In General Conference, Dallin Oaks spoke of two-lines of communication, the personal line and the priesthood line, that find primary expression, respectively, in the home and the church. For Oaks, the personal line is of “paramount importance in personal decisions and in the governance of the family.” The priesthood line controls “those cooperative activities that are essential to accomplishing the Lord’s work,” or, in other words, the tasks essential to running of the Church.
To be sure, Oaks’ talk focuses on the need for both lines. But what interests me most is his association of the personal with the home and the priesthood with the church. At the same time that this association de-emphasizes the role of priesthood leadership in the home, it reaffirms the church as a space to be run by priesthood leaders. While there is a certain logic to this formulation, the drawing of these different spheres also, I will suggest, points to why women need more education about the priesthood to fully participate in the church sphere.
In my experience, women are taught to relate to the priesthood in ways that are primarily personal. In RS lessons on the priesthood, they are encouraged to support priesthood holders and to ask for and receiving blessings. Although I have had powerful experiences with the priesthood, each has taken the form of a blessing pertaining to my personal needs and life. Not surprisingly, my testimony of the spirit’s operation in our personal life comes easily to me. It is in that realm where I have felt the priesthood and my own, unmediated inspiration. There, I am “at home” with the priesthood.
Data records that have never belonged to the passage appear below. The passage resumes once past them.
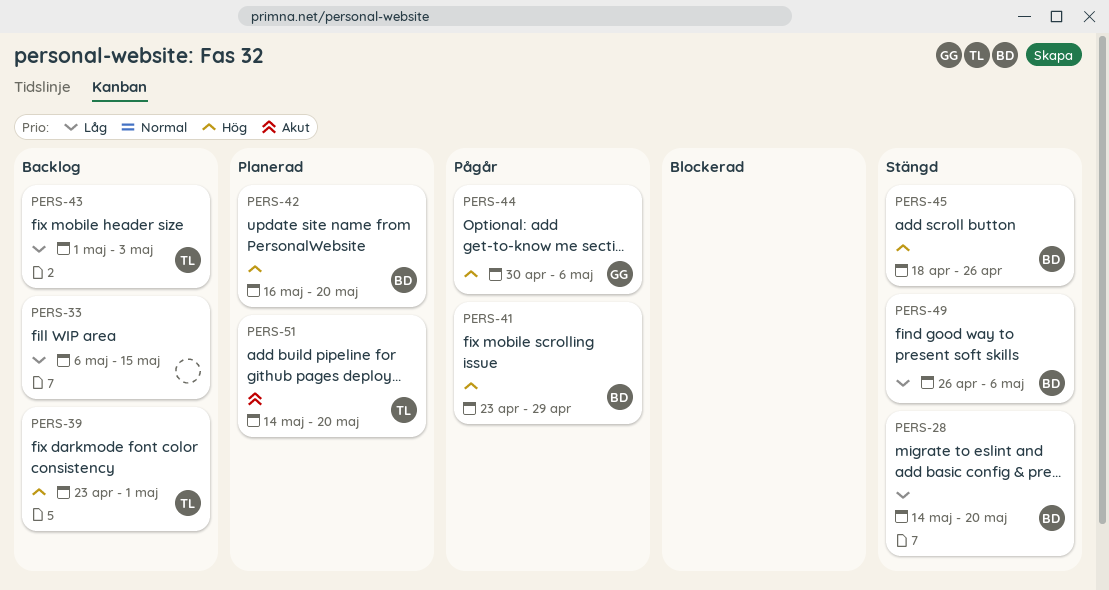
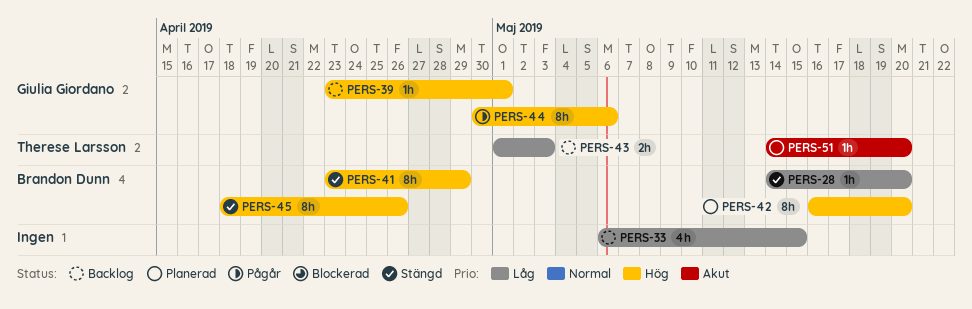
PERS-39, owner: Therese Larsson -> Giulia Giordano
PERS-41, status: Pågår -> Stängd
PERS-49: present -> none

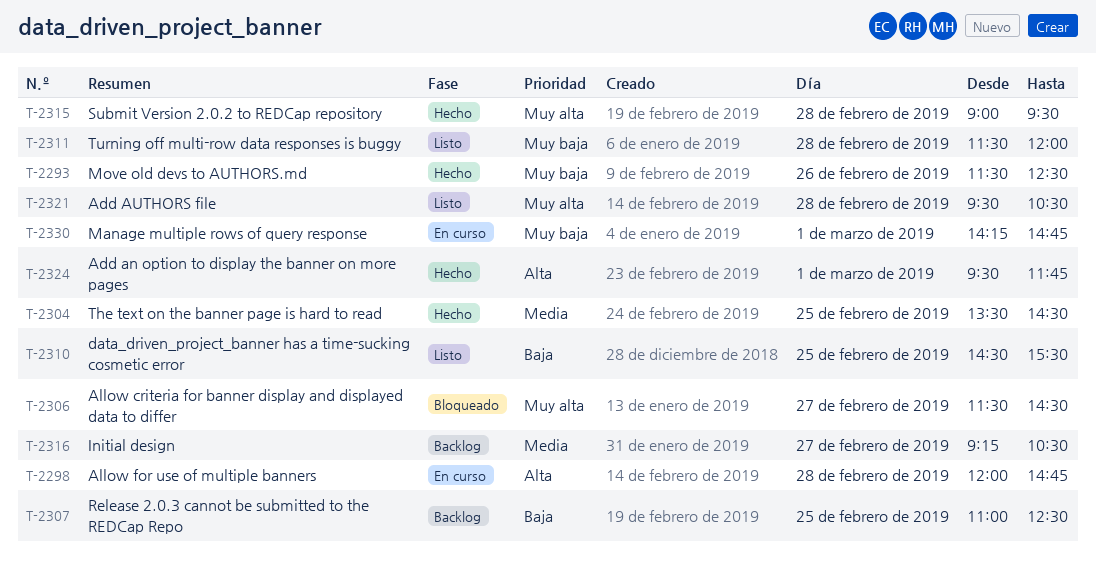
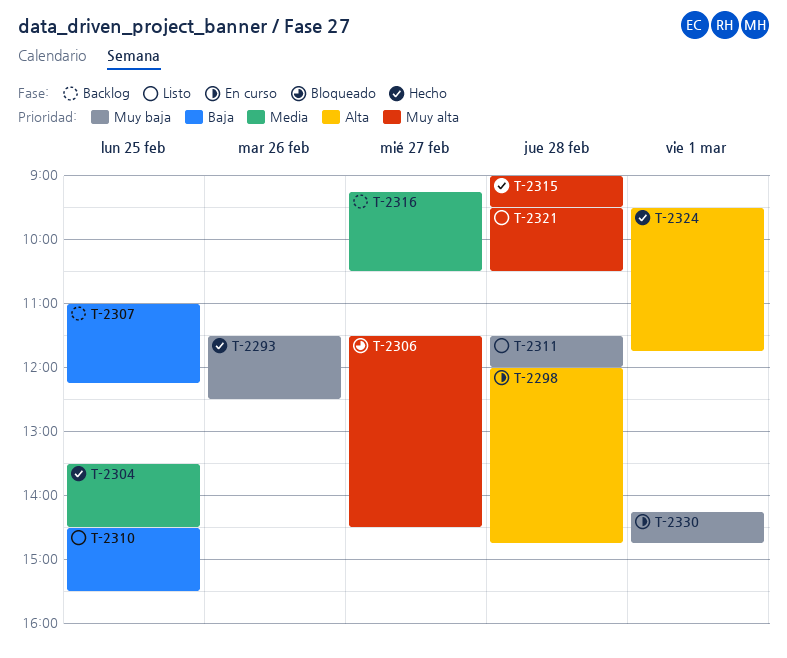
T-2307, ends: 12:30 -> 12:15

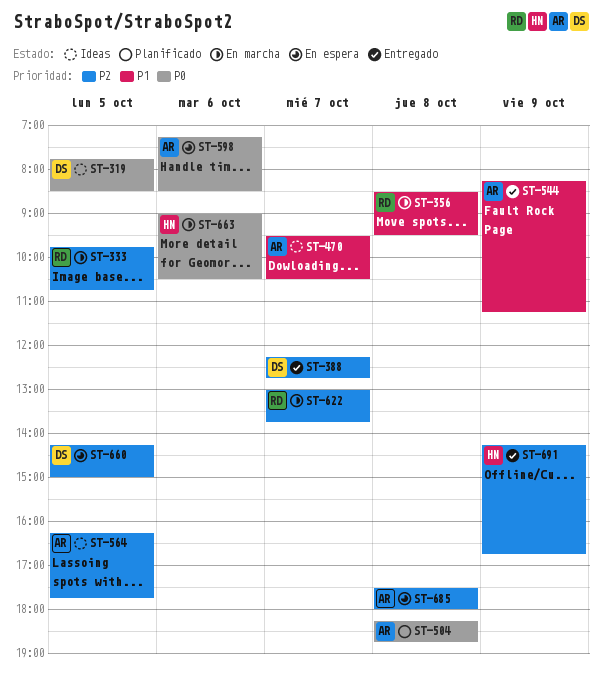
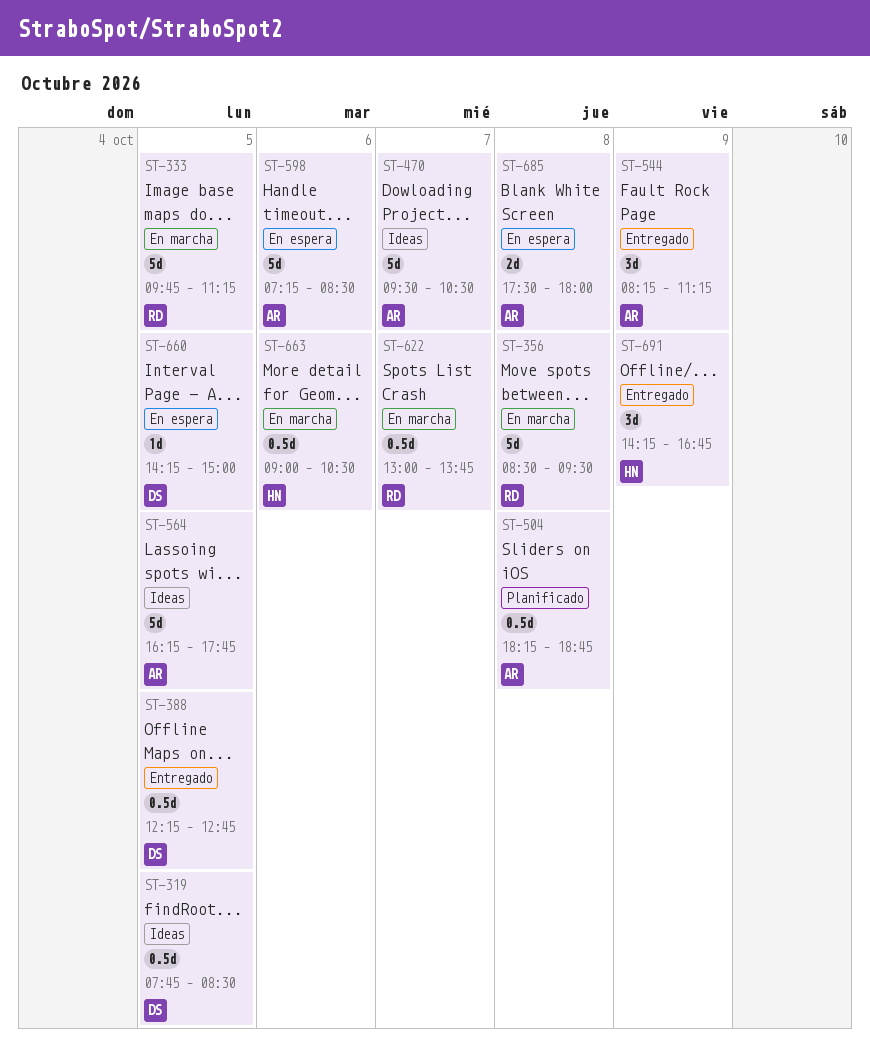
ST-333, ends: 10:45 -> 11:15
ST-388, day: Oct 7 -> Oct 5

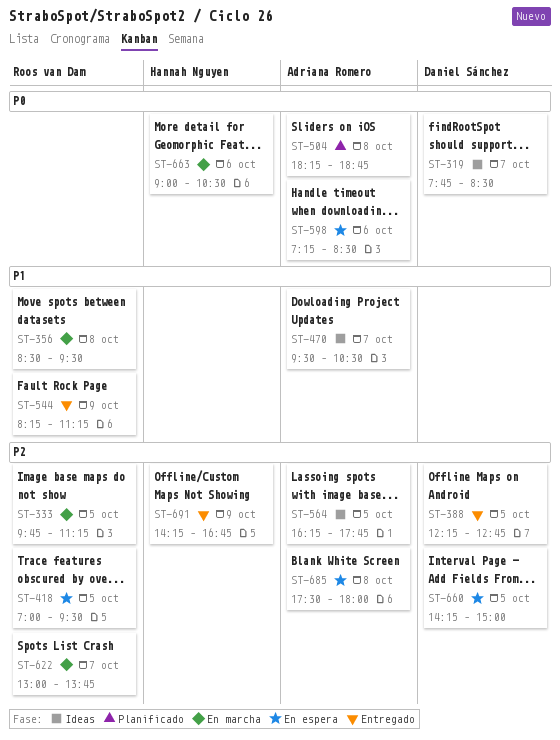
ST-319, day: Oct 5 -> Oct 7
ST-418: none -> present
ST-544, owner: Adriana Romero -> Roos van Dam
But my testimony of the priesthood as a force to run and organize the church is decidedly lacking. To the extent that we believe testimonies must be based on studying things in our minds, this is probably not surprising since women are usually comparatively uneducated and unexperienced with the basics of priesthood operation.
In the past year, I have discovered just how little I know about the priesthood. Despite having grown up in the church, no one explained to me what the oil in healing blessings was for. I am still unsure about the rituals involved in giving blessings, and even what kinds of blessing are available. I do not know how priesthood meetings work. I have never attended a council where decisions were made. I was until recently unaware of the Church Handbook of Instructions. My participation in the organizing function of the priesthood has been limited to priesthood leaders giving me directions that make various degrees of sense.
To return to Oaks’ talk, if we are going to have a paradigm in which the personal line operates in the home and the priesthood at church, then I feel there is a very real risk of my spirituality only operating in the personal realm unless I can find a meaningful way to have a relationship with the priesthood that goes beyond receiving blessings. Educating women about the basics might be a good place to start. Including them more would likely be a good next step.